Rosner: There is an aspect of this that nobody in Washington is talking about. Let’s go back to the prior model of home ownership. Typically a family bought a home around the time of family formation. So you got married and then you and your wife bought a house. You had your kids in that house. And you had a 30-year fixed rate mortgage and every month you made a payment of principal and interest. That process usually began in the late-twenties to early thirties of a person’s life. That meant that at about the age of 60, the home owner was able to have a mortgage burning party. So as they retired, their expenses fell and the value of their unencumbered assets had risen. They had a real asset to supplement their pension, pay for grandchildren’s college, etc. Because we have allowed this model to change, the U.S. faces a huge burden in the future that we have not yet even begun to talk about in Washington.

But the political proposals to aid the housing crisis are not focused on restoring this kind of sobriety to the market. (The Institutional Risk Analyst calls the political discussion “idiotic rhetoric coming from political candidates from both parties about ‘restoring the American Dream.’ “) Instead, they are efforts to protect prices from falling, which does preserve the forced savings of traditional homeowners but also vindicates the speculators, all at the expense of taxpayers, either directly or indirectly. The underlying issue is that home prices are way out of line with economic growth generally, and that fictitious growth has already been consumed. Now, home prices must fall back in line with growth (with economic pain distributed in proportion to that earlier overconsumption) or the government will have to continue to prop up the illusion (by nationalizing the lending industry, for example) and divert funds to sustain it. That pain will be felt nationwide—whether through a worthless dollar, rampant inflation, tax increases, or pared social services.

Update: At Slate, Daniel Gross also hates the tax-benefit proposals to help the housing industry.

The proposal to give new tax breaks to homebuilders and banks is yet another example of the pernicious trend of privatizing profit and socializing losses, which is gnawing away at faith in the system.

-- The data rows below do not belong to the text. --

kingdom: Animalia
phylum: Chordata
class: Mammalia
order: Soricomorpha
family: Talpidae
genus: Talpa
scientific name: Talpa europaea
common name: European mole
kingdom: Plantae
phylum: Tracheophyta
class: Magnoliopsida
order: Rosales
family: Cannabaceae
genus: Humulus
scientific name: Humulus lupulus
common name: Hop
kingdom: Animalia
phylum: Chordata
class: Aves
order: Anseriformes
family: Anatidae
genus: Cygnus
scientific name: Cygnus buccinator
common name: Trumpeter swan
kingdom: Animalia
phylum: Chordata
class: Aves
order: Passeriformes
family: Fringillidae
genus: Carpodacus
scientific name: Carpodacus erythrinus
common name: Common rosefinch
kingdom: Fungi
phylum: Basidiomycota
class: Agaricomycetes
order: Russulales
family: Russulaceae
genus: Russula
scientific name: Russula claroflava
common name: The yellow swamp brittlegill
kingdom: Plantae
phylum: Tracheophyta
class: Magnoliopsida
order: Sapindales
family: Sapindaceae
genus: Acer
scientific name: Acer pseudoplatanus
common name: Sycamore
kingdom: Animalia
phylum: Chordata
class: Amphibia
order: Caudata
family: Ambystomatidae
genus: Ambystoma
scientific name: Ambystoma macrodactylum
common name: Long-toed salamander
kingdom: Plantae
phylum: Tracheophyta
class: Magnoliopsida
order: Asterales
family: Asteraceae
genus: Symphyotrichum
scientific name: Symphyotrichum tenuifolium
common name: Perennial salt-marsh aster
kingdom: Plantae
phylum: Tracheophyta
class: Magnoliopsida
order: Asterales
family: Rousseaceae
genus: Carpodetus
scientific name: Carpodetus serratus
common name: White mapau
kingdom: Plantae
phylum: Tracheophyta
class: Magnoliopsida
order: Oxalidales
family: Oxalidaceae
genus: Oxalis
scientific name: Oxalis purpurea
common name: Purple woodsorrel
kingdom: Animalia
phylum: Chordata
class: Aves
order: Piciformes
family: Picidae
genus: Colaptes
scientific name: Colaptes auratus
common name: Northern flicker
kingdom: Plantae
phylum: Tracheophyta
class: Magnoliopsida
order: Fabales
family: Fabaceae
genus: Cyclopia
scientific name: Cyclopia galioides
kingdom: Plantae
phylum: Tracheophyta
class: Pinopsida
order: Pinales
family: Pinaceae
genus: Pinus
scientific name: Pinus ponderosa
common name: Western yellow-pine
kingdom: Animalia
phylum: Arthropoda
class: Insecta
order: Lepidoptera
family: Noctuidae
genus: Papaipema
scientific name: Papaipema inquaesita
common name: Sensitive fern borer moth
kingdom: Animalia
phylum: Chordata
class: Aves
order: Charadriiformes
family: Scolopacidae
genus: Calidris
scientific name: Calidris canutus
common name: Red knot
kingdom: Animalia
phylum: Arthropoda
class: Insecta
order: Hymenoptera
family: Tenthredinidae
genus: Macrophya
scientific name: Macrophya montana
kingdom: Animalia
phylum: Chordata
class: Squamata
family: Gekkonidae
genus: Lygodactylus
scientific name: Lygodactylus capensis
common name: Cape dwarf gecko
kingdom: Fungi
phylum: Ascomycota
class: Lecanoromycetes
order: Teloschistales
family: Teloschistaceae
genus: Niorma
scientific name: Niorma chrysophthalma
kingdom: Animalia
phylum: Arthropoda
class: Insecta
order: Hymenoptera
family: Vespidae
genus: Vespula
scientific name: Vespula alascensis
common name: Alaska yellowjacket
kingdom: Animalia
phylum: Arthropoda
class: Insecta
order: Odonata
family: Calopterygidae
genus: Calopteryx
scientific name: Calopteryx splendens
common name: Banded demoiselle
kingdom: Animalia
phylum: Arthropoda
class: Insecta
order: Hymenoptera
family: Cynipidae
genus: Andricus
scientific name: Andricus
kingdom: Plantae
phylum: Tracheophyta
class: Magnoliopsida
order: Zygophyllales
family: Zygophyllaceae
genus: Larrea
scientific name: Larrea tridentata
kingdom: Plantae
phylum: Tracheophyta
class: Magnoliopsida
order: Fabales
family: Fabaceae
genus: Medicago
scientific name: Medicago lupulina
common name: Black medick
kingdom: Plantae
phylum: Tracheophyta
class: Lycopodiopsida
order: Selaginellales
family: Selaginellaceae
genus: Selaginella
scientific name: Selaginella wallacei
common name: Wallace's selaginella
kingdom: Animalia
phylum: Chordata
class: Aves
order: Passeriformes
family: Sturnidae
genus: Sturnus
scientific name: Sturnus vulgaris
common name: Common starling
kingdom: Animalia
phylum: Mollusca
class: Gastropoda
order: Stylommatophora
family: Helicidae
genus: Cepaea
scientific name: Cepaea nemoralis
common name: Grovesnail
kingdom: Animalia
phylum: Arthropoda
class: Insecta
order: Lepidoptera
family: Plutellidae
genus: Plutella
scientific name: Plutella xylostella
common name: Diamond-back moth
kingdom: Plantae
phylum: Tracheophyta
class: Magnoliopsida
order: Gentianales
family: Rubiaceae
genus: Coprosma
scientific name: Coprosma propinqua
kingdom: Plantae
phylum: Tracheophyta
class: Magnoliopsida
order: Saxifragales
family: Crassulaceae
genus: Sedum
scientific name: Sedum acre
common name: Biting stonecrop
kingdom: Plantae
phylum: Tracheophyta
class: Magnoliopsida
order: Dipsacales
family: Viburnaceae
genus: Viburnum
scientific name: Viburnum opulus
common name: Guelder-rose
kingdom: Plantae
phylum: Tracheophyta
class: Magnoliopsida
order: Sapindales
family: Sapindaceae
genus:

Amen to that. Gross really deplores the tax-loss carryback extension, which lets now-failing homebuilders backdate their losses to recoup tax payments they made when the business was booming. It’s the same story over again; those who were prudent during the bubble are shafted while speculators are protected:

The proposed tax break is hard to justify for several reasons. It does nothing for slow and steady companies that keep their heads and simply rack up profits year after year—and pay their taxes accordingly. Rather, it rewards the most reckless participants in the bubble.

The lesson our government is trying to teach us? Be as reckless as possible lest you miss out. Recklessness is what keeps America on the economic cutting edge, after all.